So there he was, the hair much more grey and ever so slightly thinner than it was, but still the unmistakeable frame and the immediate recognition. Interesting also to see even politicians fawning in his presence and asking to have their photos taken with the Chancellor of Liverpool John Moores University, but there we go, that’s what you get when you are Brian May. I would probably have gone up to say hello, bask in the reflected glory of one of my childhood heroes, but I feel terribly awkward going up to celebs and, besides, the Government Chief Whip was nearby and, by some accounts, he is not to be trifled with.
The strange thing is that I had been wondering yesterday afternoon what it must have been like in that flat in Kensington at the beginning of the 1970s when Queen were having their photos taken for that first album. Must dig it out and have a listen at some point. Of course, Queen, and Brian especially, were intelligent chaps and played the business the way they wanted to, essentially acting as one band in the studio, taking advantage of those huge sonic canvasses, and then stomping around the world as a rock unit par excellence. There’s some musical flab in the later work, of course, but that purple patch from Queen II to News Of The World is still a thing of wonder. And there was me thinking that 39 (one of Brian’s songs) was about the Pilgrim Fathers sailing to America but it was about quantum physics and travelling faster than the speed of light all along. No wonder the punks couldn’t understand it.
Despite seeing Brian yesterday, it is John I come back to most in my thoughts about Queen, retreated into a respectable retirement, doing something in Putney funded presumably by having written the band’s biggest hits, Bo Rhap apart.

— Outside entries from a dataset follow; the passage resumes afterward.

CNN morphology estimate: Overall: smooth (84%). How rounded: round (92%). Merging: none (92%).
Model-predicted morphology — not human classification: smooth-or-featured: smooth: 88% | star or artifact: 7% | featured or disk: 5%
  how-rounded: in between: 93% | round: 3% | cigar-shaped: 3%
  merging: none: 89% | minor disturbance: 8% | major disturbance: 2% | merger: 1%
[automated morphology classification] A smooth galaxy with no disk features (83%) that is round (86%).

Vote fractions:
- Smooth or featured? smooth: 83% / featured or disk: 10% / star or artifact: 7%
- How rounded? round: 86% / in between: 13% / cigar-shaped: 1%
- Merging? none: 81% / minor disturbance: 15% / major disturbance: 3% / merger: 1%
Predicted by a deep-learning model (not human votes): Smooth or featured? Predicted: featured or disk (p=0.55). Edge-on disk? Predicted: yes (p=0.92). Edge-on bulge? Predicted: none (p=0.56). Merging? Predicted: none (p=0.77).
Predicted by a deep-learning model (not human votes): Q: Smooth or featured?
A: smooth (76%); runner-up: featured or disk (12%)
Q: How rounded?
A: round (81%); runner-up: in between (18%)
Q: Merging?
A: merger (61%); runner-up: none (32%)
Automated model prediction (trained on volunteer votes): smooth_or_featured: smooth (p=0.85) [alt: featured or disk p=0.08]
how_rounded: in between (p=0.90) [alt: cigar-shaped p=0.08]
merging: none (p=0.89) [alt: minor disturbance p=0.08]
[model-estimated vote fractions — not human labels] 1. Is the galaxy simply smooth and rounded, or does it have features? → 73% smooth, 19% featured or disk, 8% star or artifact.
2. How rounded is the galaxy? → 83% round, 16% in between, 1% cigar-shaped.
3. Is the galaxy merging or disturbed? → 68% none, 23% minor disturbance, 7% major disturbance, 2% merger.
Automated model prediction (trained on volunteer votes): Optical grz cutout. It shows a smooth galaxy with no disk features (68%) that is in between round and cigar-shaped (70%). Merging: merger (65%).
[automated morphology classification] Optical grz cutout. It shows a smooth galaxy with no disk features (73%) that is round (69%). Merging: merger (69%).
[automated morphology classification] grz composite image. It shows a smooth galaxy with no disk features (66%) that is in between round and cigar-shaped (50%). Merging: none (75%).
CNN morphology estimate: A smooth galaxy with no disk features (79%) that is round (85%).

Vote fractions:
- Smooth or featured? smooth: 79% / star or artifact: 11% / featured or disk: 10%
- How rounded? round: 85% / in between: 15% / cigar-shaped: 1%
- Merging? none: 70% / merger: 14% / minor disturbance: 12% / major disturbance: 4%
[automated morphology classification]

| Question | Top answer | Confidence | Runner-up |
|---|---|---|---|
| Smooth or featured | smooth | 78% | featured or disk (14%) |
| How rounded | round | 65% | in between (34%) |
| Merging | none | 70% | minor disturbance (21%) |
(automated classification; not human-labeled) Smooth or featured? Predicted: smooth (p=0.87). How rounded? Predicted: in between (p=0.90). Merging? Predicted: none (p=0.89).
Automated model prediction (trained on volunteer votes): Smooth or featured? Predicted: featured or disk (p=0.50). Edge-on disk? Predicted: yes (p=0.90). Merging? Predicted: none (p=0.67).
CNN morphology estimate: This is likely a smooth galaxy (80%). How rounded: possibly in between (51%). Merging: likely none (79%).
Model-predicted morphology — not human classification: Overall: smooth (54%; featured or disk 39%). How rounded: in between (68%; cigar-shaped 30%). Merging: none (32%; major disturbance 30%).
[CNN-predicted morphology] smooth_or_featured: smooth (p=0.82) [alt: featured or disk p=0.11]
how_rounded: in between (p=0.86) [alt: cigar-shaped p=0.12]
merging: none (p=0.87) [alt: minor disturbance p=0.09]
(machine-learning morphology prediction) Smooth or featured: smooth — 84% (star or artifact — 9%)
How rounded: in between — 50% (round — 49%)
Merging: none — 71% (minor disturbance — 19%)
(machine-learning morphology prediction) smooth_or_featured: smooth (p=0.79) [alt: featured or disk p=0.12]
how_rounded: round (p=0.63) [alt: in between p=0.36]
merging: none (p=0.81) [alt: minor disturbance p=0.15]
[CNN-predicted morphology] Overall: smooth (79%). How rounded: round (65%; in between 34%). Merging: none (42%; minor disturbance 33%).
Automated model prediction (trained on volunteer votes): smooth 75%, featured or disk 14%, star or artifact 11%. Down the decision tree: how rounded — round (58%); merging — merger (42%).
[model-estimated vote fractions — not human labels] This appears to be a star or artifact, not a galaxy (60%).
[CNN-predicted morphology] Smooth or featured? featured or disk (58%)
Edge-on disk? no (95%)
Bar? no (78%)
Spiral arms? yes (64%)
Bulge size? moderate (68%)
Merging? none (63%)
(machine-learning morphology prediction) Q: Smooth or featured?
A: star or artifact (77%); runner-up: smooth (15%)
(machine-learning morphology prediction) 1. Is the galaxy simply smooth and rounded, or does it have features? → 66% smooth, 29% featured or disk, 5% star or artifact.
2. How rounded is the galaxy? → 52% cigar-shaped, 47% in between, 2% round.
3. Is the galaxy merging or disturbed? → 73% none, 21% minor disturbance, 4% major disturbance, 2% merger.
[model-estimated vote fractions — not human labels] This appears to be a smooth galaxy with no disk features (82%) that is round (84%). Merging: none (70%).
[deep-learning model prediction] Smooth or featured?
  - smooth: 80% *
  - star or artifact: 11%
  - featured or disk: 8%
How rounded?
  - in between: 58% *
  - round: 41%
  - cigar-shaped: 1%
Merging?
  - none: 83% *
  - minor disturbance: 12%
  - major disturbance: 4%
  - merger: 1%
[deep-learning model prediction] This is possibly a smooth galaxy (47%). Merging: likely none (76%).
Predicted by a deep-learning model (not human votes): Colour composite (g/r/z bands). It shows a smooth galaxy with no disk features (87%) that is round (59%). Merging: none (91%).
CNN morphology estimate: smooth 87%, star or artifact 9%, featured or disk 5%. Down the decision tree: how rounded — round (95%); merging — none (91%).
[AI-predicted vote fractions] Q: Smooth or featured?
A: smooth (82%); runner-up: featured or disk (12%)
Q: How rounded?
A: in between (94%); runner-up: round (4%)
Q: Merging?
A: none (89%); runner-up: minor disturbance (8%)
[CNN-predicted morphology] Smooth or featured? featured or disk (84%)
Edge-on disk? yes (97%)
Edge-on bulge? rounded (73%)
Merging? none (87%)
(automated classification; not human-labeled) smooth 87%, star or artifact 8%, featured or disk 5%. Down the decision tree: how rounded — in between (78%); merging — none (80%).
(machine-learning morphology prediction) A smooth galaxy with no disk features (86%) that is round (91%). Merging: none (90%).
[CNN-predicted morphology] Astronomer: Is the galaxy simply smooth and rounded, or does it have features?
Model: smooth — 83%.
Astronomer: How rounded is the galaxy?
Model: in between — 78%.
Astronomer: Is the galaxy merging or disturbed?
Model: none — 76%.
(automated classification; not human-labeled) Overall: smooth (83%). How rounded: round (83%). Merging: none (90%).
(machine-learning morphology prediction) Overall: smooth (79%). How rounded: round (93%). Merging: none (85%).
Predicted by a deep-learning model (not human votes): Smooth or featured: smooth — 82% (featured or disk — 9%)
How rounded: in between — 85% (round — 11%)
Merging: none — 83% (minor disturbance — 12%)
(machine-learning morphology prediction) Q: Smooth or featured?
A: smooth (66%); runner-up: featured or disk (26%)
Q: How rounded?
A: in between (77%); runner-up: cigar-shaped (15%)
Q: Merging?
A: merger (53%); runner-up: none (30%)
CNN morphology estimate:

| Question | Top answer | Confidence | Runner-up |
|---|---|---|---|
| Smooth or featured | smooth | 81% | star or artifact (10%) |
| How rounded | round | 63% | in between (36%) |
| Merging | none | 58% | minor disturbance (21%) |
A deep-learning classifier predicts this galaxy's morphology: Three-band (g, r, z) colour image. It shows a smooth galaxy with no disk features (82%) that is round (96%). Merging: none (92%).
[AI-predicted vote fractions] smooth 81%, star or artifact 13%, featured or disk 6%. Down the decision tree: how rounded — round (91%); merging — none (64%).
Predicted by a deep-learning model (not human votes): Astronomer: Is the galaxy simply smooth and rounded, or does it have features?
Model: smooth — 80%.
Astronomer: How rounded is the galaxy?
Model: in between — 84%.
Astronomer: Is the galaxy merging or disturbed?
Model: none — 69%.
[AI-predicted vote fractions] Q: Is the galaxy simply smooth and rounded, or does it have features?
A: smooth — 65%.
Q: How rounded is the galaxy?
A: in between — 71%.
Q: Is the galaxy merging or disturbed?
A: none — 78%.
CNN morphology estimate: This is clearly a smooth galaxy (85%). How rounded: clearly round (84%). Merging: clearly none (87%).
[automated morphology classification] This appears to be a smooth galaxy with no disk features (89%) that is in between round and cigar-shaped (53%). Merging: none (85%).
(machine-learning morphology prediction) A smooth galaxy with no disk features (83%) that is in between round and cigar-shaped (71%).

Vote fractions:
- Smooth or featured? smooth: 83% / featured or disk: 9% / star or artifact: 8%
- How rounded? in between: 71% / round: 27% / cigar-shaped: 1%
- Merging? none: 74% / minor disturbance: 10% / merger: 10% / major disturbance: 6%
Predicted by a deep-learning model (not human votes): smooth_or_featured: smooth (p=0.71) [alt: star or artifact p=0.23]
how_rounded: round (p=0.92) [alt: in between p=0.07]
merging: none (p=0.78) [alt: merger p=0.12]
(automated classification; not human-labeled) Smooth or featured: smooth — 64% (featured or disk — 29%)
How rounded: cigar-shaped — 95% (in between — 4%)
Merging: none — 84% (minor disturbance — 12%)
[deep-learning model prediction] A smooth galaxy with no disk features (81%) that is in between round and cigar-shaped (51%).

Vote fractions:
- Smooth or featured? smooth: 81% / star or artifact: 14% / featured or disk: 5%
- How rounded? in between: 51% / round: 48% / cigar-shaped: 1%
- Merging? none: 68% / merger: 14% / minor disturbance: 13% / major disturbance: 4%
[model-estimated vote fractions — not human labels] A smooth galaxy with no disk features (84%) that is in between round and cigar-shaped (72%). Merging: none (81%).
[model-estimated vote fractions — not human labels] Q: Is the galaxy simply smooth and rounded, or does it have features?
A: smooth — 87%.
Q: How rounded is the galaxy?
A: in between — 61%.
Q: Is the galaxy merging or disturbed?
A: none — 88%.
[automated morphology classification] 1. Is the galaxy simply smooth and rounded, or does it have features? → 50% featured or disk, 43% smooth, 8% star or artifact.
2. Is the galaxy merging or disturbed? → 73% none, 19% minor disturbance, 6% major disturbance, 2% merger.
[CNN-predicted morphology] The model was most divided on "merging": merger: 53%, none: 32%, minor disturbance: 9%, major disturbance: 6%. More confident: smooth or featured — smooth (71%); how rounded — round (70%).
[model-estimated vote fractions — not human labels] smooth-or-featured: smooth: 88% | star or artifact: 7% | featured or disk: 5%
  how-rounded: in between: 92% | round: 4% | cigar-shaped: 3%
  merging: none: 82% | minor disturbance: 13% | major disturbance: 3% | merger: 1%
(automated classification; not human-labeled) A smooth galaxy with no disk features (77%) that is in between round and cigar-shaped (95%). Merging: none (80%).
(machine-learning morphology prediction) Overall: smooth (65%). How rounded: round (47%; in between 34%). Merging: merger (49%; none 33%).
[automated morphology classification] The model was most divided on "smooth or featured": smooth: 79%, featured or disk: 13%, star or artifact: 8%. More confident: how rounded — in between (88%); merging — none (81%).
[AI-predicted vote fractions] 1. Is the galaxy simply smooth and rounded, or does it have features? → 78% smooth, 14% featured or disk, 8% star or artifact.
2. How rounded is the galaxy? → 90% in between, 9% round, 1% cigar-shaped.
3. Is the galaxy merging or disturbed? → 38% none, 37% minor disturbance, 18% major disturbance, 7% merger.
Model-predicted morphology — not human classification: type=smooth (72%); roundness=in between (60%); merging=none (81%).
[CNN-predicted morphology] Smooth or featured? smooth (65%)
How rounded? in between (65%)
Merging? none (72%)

I could probably pass John in the street, maybe have done, and not recognise him, all credit to the man, but, my word, what a bassist. The word “solid” does not even begin to do justice to the man’s playing, and good luck to him, wherever he is and whatever he is doing.
I like to think that JEBO’s approach to Settle Up Or Settle Down was an attempt to emulate the great studio bands of the 70s and 80s, Queen included. The basic tracks were all played at the same time in the same room and the other bits and pieces layered on top. We did not quite get to the stage Brian did on Good Company where he elicits such fantastic sounds from his guitar, each line orchestrated (yes, really) and forcing him into the studio for what seemed to the others like forever, but sometimes it is enough just to view greatness from a distance, the glow is so powerful.